If you want to start driving your personal car as soon as possible, you should know:

  • It takes at least four weeks to recover from a coronary artery bypass graft surgery. This open-heart intervention is a complicated medical procedure, where doctors create a new path for blood to flow to your heart. By taking a healthy artery from one of your limbs, they will redirect the blood past the blockage site, so that blood can reach your heart and bypass the clot.
  • Those of you who suffered a heart attack but didn’t require any intervention and are only on medication should normally be cleared for driving about one or two weeks after the heart attack.
  • People who had a coronary angioplasty with stent insertion will have to wait for at least two weeks before driving. A coronary angioplasty is a medical intervention that requires inserting a catheter through the groin all the way to the heart’s narrow coronary artery. With a balloon placed at the tip of the catheter, the doctor will push the coronary artery walls further apart from one another, basically making room for blood to flow normally. However, there are cases where deflating and removing the balloon might cause the artery walls to come closer once more, in which case a stent is required. The stent is nothing more than a fine-mesh tube that will permanently stay inside the artery to keep it open.
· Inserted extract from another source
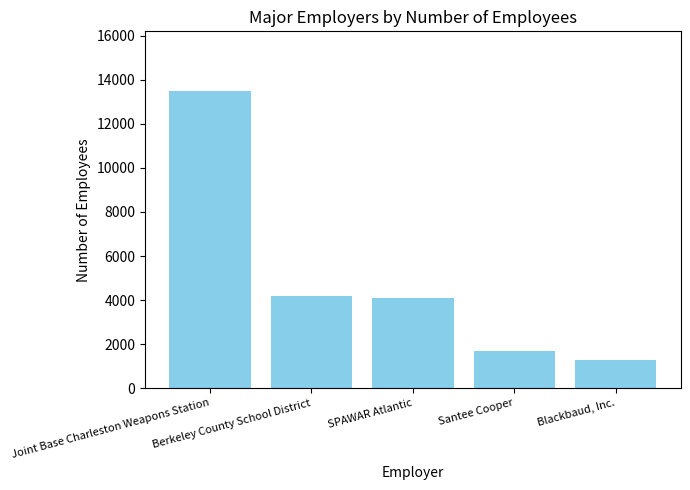

What is the change in value from Joint Base Charleston Weapons Station to Santee Cooper?

-11800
Those of you experiencing anxiety about driving after a heart attack should avoid driving alone for a while, or always drive on short routes until you regain your confidence. You will most likely have to inform your insurance company about your heart condition so that you can be covered. Keep in mind that some companies may not provide you with the coverage you want if you resume driving earlier than recommended.

People who drive commercial vehicles (this includes forklifts, buses, trucks, etc.) have to abide by different rules when it comes to driving after a heart attack:

  • You have to wait at least four weeks if you’ve had a heart attack or a coronary angioplasty with stent insertion.
  • You have to wait at least three months if you’ve had a coronary artery bypass graft intervention.
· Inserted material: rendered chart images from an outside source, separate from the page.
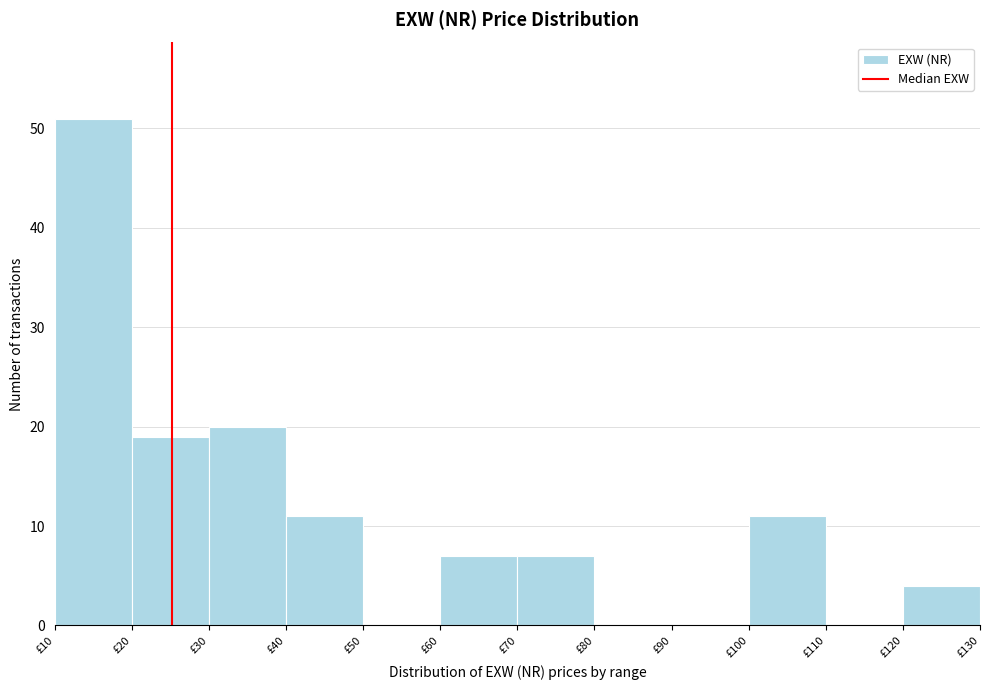

Reading left to right, transcribe this chart: for each bar, give the range it covers on the x-axis and its height. The values are not printed on the chart, so give them approximately, as read against the axis.

10 to 20: 51
20 to 30: 19
30 to 40: 20
40 to 50: 11
50 to 60: 0
60 to 70: 7
70 to 80: 7
80 to 90: 0
90 to 100: 0
100 to 110: 11
110 to 120: 0
120 to 130: 4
Legal implications of driving after a heart attack

Most countries have laws that require patients to inform the authorities about a medical problem that could affect their driving potential, and a heart attack classifies as such a condition. The moment you’re cleared to resume driving, you have to inform the local licensing agency.

When doing so, you will not be prohibited from driving, but you might have to abide by certain restrictions in order to be safe and keep others safe while in traffic.
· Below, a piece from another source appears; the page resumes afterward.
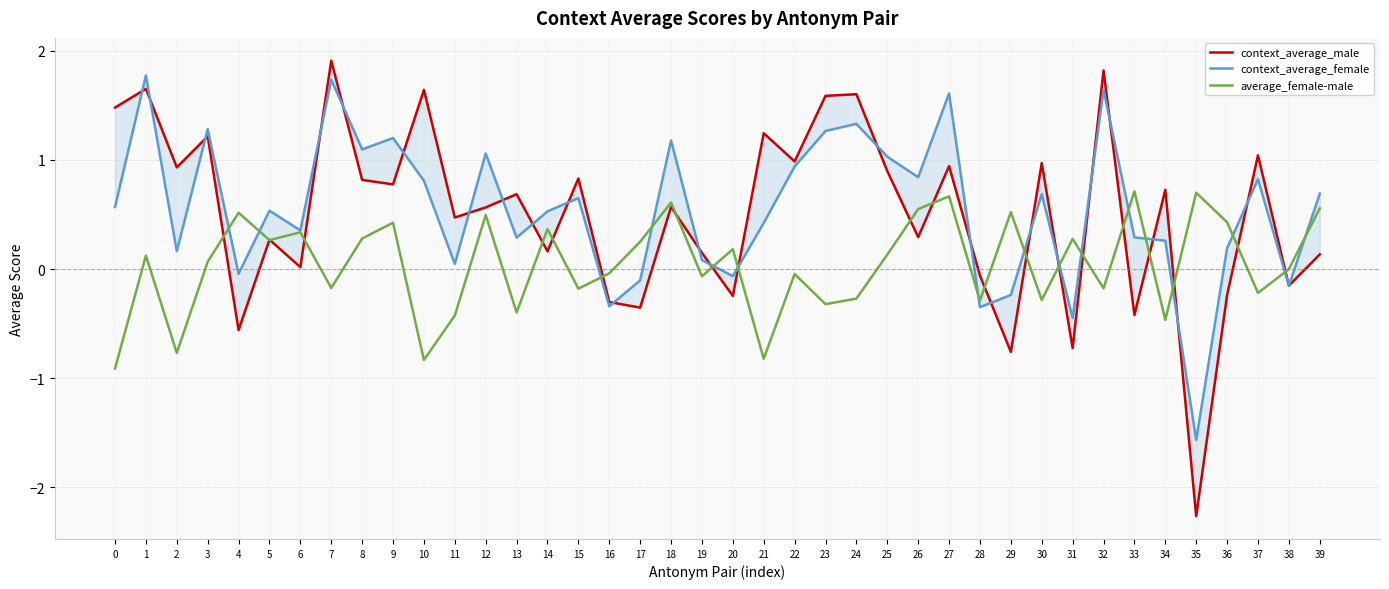

Reading left to right, transcribe all the data shown in this chart.

context_average_male: 1.5	1.6	0.9	1.2	-0.6	0.3	0.0	1.9	0.8	0.8	1.6	0.5	0.6	0.7	0.2	0.8	-0.3	-0.4	0.6	0.1	-0.2	1.2	1.0	1.6	1.6	0.9	0.3	0.9	-0.1	-0.8	1.0	-0.7	1.8	-0.4	0.7	-2.3	-0.2	1.0	-0.2	0.1
context_average_female: 0.6	1.8	0.2	1.3	-0.0	0.5	0.4	1.7	1.1	1.2	0.8	0.0	1.1	0.3	0.5	0.6	-0.3	-0.1	1.2	0.1	-0.1	0.4	0.9	1.3	1.3	1.0	0.8	1.6	-0.3	-0.2	0.7	-0.4	1.6	0.3	0.3	-1.6	0.2	0.8	-0.2	0.7
average_female-male: -0.9	0.1	-0.8	0.1	0.5	0.3	0.3	-0.2	0.3	0.4	-0.8	-0.4	0.5	-0.4	0.4	-0.2	-0.0	0.2	0.6	-0.1	0.2	-0.8	-0.0	-0.3	-0.3	0.1	0.5	0.7	-0.3	0.5	-0.3	0.3	-0.2	0.7	-0.5	0.7	0.4	-0.2	-0.0	0.6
Depending on the laws in your territory, you might be required to:

  • Show medical proof that you have been cleared for driving.
  • Show proof that you are responding well to your heart attack treatment.
  • Check in with your doctor periodically (which is something that you should do regardless of whether you drive or not).
  • Not suffer from any bone and muscle pain after your intervention.

Traveling after a heart attack

Traveling is possible right after a heart attack, especially if you’re in a tram, bus, train, or a car driven by someone else. However, long trips can really take it out of you, so you want to avoid them at least during the first few weeks after a heart attack.

While taking public transportation is not prohibited, you should look to sit down, because you might feel dizzier than usual. It’s also likely for you to feel car sick more easily than before. People who drive with someone else should place a cushion between the seat belt and the chest if they’ve had coronary artery bypass surgery, to avoid putting too much pressure on the wound.

If you’re taking a trip that requires travel insurance, know that a heart attack can change the terms of the insurance. Some companies may ask that you give them a medical clearance form. If you’re traveling by plane, talk to the airline about the requirements they have.


Most people should be able to resume driving about two weeks after having a heart attack. Traveling is also possible, but you might have to take some additional measures first, regardless of whether you’re using public transportation or catching a ride in someone else’s personal car.